Your instructions –
Give back the full data, retyped precisely.

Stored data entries
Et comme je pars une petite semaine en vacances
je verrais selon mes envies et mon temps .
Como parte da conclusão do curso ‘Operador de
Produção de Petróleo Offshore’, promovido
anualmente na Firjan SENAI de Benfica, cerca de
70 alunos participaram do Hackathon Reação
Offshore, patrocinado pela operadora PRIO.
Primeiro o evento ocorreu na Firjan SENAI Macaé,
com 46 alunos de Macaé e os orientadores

Final answer –
Et comme je pars une petite semaine en vacances
je verrais selon mes envies et mon temps .
Como parte da conclusão do curso ‘Operador de
Produção de Petróleo Offshore’, promovido
anualmente na Firjan SENAI de Benfica, cerca de
70 alunos participaram do Hackathon Reação
Offshore, patrocinado pela operadora PRIO.
Primeiro o evento ocorreu na Firjan SENAI Macaé,
com 46 alunos de Macaé e os orientadores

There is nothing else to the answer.